*WORK ITEM:*
Across the entries below, work out how many lines contain "tras". Respond with the number and no other text.

*DATA TO PROCESS:*
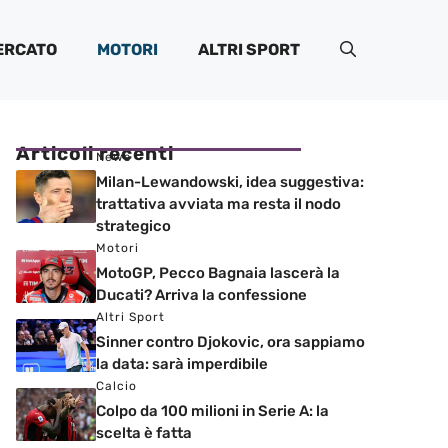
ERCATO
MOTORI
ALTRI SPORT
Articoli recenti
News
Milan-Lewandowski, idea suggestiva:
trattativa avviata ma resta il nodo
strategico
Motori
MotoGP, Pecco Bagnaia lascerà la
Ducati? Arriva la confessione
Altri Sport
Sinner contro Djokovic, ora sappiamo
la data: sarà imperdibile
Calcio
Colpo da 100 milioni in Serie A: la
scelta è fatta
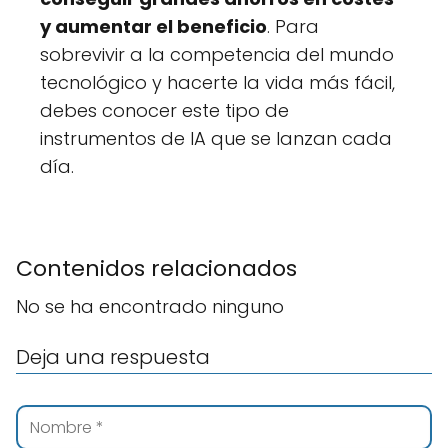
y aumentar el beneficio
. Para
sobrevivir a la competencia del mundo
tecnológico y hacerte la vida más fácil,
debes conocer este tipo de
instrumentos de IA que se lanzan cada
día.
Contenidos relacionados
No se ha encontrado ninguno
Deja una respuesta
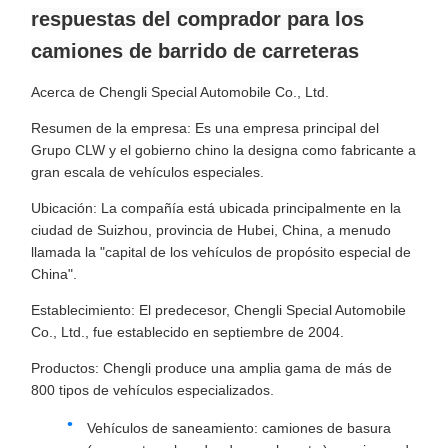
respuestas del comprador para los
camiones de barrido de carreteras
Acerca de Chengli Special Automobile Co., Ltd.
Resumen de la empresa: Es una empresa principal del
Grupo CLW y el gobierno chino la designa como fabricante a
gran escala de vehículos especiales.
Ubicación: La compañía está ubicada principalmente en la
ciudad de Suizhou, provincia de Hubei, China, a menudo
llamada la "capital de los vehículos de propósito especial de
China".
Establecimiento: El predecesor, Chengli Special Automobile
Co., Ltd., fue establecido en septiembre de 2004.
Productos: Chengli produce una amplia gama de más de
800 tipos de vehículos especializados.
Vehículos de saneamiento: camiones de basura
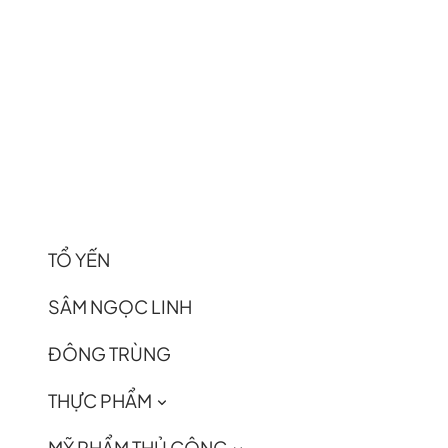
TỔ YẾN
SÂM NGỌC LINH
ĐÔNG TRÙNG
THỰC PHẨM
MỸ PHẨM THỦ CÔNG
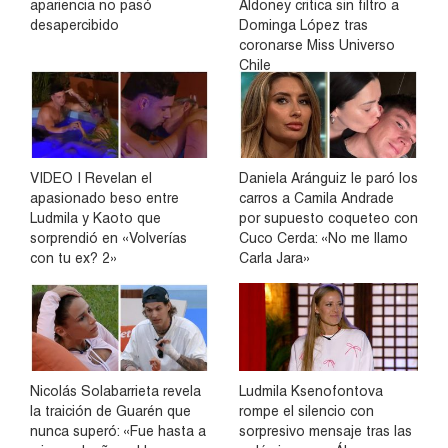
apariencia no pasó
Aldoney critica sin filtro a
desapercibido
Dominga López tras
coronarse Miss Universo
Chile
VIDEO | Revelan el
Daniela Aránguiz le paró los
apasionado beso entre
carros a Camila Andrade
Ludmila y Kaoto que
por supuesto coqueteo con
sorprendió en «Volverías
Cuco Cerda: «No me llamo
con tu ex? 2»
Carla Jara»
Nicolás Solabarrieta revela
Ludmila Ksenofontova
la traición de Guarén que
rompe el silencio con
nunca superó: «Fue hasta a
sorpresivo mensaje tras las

*TASK ANSWER:*
2